### Data for the task:
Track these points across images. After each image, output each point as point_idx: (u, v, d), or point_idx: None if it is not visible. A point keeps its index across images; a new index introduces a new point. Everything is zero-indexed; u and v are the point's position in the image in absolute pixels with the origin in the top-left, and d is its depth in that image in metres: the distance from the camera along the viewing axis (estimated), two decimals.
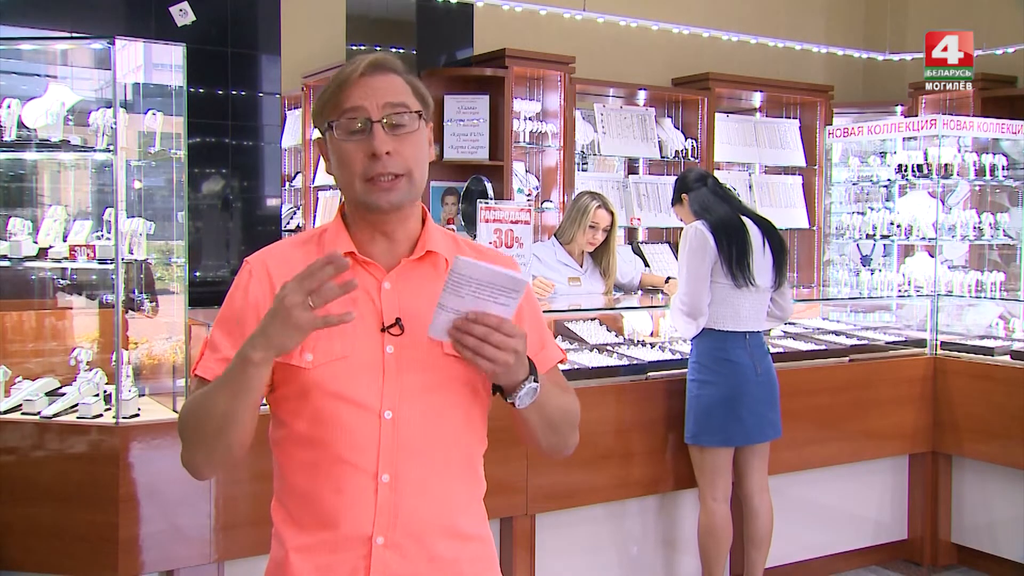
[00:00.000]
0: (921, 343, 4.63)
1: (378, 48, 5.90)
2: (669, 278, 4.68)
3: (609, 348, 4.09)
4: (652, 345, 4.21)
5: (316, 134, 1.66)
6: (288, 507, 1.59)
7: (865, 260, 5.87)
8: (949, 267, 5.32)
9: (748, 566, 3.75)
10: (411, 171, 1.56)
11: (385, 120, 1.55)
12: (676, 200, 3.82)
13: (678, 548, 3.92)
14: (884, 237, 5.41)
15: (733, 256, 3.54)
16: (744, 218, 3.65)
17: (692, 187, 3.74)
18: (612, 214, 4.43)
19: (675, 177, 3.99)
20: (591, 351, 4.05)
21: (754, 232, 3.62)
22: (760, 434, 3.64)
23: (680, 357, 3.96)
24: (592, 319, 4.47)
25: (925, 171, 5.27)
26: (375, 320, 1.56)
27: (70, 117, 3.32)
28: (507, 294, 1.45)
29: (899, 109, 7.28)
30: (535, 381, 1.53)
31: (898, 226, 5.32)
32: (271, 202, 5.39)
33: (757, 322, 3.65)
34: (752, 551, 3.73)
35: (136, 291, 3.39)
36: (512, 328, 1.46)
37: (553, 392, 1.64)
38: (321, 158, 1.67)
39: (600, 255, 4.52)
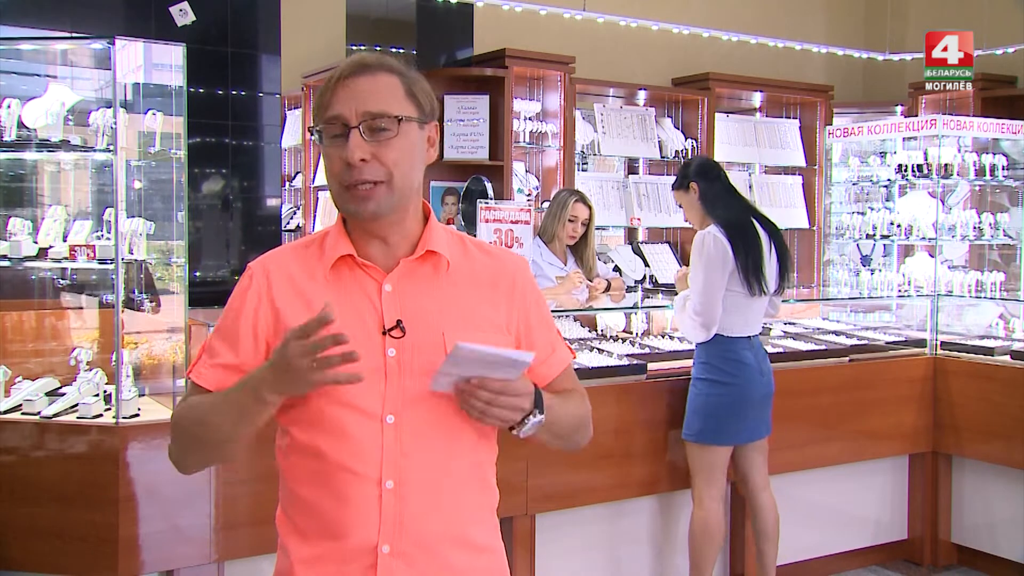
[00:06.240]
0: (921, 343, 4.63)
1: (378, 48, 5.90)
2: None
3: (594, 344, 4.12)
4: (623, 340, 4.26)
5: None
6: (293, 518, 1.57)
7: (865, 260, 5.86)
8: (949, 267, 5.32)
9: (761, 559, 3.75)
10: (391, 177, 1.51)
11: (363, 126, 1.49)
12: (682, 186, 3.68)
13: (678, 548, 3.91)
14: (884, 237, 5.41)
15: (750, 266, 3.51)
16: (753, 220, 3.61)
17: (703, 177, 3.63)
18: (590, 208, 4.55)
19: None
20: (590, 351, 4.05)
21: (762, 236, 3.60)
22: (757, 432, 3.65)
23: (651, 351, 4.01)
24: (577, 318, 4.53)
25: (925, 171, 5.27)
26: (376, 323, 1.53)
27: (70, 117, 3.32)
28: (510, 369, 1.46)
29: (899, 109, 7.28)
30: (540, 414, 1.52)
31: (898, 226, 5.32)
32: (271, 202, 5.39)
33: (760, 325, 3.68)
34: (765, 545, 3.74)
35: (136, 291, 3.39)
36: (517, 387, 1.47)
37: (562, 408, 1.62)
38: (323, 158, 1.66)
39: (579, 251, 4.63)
* * *
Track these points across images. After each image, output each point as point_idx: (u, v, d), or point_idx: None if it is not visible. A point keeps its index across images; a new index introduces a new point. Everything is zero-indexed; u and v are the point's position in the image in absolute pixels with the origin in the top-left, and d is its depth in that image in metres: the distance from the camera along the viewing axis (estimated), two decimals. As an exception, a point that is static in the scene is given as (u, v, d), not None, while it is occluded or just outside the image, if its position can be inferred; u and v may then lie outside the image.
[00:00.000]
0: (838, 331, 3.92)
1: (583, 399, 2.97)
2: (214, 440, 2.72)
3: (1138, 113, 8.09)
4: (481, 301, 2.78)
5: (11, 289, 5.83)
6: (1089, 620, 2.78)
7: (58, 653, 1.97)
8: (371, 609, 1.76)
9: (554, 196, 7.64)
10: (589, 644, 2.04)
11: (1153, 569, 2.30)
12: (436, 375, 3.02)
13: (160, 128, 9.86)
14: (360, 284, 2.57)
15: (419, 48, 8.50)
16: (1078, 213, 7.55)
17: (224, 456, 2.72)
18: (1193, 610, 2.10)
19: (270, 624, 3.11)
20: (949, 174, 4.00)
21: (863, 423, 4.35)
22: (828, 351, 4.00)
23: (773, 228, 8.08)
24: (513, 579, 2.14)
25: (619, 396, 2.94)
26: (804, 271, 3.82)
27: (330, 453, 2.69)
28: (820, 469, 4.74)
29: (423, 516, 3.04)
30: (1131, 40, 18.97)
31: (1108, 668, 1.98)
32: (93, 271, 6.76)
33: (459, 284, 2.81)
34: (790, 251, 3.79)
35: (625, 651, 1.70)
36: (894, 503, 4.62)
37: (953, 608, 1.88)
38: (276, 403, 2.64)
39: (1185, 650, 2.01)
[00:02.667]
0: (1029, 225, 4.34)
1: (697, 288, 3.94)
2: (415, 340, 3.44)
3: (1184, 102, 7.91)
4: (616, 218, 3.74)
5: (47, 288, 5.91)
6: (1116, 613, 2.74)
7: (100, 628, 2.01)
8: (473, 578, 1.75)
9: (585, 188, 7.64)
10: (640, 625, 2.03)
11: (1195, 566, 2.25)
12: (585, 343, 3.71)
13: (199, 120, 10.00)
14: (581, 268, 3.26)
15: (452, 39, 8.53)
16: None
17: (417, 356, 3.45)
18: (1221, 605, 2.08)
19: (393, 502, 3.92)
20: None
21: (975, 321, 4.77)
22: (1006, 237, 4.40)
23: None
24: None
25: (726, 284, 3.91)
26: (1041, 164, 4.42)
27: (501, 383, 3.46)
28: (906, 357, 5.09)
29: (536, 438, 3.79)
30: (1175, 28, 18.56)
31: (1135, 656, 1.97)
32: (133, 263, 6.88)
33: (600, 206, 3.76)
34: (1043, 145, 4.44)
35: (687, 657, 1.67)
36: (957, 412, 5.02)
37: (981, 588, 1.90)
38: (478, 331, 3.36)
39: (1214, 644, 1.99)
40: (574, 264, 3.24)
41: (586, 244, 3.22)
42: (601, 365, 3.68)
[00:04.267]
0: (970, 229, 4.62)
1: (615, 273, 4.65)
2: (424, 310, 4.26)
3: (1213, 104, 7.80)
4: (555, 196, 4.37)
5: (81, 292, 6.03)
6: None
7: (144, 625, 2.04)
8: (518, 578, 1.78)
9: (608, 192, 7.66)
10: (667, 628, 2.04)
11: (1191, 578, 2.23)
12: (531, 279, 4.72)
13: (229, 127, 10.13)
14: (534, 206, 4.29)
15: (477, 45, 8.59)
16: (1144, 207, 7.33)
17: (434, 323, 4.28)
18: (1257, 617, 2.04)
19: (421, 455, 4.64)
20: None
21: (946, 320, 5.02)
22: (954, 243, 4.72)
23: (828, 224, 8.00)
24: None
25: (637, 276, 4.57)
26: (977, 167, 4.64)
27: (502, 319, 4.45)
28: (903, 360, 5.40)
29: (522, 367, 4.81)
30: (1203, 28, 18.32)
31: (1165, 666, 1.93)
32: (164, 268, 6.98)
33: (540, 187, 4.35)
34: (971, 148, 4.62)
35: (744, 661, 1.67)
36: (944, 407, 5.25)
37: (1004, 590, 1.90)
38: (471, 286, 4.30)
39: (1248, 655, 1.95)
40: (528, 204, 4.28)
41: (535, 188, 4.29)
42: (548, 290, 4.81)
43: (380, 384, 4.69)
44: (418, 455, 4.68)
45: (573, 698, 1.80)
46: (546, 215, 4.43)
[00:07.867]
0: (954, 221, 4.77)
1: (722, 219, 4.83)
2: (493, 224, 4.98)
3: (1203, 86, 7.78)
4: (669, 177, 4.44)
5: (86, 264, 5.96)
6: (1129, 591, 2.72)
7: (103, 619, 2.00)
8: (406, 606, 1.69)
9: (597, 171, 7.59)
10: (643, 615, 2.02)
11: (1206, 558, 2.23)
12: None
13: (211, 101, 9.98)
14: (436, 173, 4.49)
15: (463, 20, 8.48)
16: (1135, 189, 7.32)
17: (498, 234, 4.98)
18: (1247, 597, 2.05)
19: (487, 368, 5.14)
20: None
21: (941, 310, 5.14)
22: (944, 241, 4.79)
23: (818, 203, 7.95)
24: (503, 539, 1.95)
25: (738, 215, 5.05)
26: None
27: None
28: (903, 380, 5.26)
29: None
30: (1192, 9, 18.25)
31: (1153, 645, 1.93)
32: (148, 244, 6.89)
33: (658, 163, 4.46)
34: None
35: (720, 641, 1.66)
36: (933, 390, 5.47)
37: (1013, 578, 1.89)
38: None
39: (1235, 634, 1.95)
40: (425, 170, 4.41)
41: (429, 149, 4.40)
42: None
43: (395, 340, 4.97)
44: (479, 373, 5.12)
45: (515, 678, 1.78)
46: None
* * *
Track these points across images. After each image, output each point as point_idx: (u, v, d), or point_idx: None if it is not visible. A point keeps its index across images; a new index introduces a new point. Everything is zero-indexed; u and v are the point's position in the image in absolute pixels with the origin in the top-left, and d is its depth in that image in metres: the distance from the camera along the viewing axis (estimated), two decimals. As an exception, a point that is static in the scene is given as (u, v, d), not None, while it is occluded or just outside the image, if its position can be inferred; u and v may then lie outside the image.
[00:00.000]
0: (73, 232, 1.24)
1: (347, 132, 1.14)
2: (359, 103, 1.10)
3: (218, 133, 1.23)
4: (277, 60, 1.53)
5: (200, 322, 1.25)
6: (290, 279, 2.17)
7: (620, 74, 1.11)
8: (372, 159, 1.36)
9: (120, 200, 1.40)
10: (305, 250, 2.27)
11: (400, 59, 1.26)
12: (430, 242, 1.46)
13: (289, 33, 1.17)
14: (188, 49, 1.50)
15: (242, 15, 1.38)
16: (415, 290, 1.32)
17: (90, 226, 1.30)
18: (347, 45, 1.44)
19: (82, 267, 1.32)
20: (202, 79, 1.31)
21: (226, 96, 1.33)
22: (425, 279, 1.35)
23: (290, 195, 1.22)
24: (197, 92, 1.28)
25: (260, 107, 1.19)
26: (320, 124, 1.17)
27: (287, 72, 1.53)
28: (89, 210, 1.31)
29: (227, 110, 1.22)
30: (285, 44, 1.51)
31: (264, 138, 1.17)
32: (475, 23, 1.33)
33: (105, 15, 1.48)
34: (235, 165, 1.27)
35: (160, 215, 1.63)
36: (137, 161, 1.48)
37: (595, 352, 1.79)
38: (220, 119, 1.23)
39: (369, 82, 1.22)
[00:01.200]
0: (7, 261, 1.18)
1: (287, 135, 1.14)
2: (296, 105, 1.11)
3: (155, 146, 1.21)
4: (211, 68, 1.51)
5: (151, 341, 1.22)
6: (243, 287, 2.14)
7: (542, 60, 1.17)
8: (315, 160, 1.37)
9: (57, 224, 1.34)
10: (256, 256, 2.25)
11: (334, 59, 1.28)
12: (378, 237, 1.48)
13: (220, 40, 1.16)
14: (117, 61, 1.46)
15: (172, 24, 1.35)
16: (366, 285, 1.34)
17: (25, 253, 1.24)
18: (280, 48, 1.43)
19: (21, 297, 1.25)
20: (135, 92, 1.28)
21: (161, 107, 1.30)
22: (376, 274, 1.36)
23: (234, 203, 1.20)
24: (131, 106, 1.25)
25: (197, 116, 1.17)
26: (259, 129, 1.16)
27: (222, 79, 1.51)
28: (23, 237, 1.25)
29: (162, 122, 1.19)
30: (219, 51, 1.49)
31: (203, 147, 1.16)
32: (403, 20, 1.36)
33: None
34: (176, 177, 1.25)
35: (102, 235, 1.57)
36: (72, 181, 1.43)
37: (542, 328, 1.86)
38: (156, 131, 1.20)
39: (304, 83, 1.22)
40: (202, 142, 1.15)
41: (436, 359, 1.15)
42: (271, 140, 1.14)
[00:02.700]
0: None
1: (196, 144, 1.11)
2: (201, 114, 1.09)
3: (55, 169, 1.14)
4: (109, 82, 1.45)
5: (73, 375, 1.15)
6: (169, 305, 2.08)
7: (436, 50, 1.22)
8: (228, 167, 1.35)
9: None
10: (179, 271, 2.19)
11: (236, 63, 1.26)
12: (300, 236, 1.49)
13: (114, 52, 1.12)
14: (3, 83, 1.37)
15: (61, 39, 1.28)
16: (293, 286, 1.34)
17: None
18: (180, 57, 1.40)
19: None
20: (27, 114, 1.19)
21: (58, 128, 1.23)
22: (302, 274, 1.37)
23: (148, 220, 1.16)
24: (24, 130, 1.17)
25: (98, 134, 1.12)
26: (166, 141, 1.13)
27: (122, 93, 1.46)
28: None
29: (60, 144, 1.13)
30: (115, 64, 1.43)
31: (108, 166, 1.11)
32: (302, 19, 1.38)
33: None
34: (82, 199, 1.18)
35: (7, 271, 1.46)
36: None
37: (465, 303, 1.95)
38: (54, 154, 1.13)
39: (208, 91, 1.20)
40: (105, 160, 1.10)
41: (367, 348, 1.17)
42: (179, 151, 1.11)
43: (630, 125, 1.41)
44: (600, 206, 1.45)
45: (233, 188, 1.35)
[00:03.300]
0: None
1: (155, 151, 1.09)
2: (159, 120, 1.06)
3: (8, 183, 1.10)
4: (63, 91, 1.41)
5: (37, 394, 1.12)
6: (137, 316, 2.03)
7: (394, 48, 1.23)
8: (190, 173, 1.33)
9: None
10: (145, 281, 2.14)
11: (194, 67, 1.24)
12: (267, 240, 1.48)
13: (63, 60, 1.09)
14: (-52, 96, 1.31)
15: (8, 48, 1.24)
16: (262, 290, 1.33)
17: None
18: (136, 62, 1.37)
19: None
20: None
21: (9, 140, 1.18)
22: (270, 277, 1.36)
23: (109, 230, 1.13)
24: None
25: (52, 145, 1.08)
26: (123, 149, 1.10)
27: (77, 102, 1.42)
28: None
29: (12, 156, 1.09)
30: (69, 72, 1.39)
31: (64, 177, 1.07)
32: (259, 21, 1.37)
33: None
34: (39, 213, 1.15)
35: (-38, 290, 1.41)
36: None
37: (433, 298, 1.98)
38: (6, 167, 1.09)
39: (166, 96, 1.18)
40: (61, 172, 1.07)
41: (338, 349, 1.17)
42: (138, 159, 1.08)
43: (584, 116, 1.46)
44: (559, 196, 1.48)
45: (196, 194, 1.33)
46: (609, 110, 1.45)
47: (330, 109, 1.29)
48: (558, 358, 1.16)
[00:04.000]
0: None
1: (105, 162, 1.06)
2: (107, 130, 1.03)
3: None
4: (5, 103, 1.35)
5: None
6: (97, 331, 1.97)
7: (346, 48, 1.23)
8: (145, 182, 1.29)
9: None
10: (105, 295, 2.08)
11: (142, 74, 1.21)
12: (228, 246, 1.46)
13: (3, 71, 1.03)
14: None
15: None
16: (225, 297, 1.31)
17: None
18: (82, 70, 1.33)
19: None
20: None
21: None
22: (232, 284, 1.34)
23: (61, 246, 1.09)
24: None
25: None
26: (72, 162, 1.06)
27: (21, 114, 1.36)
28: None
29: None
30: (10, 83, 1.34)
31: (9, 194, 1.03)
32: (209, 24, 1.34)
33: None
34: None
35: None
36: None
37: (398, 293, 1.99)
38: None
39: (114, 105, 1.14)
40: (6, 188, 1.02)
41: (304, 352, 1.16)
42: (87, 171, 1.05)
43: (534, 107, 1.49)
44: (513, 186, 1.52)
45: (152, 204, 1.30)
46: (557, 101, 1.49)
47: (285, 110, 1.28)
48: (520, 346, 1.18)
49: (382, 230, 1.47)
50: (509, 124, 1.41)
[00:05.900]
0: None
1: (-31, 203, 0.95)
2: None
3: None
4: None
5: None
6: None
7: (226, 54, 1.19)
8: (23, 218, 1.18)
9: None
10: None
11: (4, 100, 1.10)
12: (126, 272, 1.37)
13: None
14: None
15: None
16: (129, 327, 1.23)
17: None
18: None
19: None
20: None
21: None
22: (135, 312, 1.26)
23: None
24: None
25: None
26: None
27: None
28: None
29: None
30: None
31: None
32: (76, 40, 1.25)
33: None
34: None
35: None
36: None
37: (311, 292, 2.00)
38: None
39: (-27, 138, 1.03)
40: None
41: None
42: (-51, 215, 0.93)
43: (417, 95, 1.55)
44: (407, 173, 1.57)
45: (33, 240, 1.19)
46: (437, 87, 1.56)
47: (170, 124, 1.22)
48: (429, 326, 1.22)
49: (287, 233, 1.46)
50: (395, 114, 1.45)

### Aim of the exercise:
Using the entries above, output exactly the lines between the line holding "33: (459, 284, 2.81)" and the line holding "39: (1185, 650, 2.01)", end lines included, and nothing more.

### Response area:
33: (459, 284, 2.81)
34: (790, 251, 3.79)
35: (625, 651, 1.70)
36: (894, 503, 4.62)
37: (953, 608, 1.88)
38: (276, 403, 2.64)
39: (1185, 650, 2.01)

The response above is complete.